EXTRACTED DATA:
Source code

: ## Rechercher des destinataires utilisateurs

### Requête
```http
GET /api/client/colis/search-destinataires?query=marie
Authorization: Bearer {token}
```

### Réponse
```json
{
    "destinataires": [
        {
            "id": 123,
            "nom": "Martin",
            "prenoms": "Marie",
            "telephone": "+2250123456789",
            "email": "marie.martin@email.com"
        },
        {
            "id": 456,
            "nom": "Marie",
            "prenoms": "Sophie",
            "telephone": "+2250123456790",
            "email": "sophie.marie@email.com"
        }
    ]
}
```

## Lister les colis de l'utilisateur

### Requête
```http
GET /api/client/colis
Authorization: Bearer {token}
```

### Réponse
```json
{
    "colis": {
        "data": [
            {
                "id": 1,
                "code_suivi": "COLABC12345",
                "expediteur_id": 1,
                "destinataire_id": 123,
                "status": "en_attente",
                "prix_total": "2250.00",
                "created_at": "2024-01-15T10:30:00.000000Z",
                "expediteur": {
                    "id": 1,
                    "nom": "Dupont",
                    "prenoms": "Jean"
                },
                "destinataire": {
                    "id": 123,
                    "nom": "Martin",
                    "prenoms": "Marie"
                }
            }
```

ASSIGNED TASK: Only the lines that contain the string "email" are to be copied from the records.

RESPONSE BELOW:
            "email": "marie.martin@email.com"
            "email": "sophie.marie@email.com"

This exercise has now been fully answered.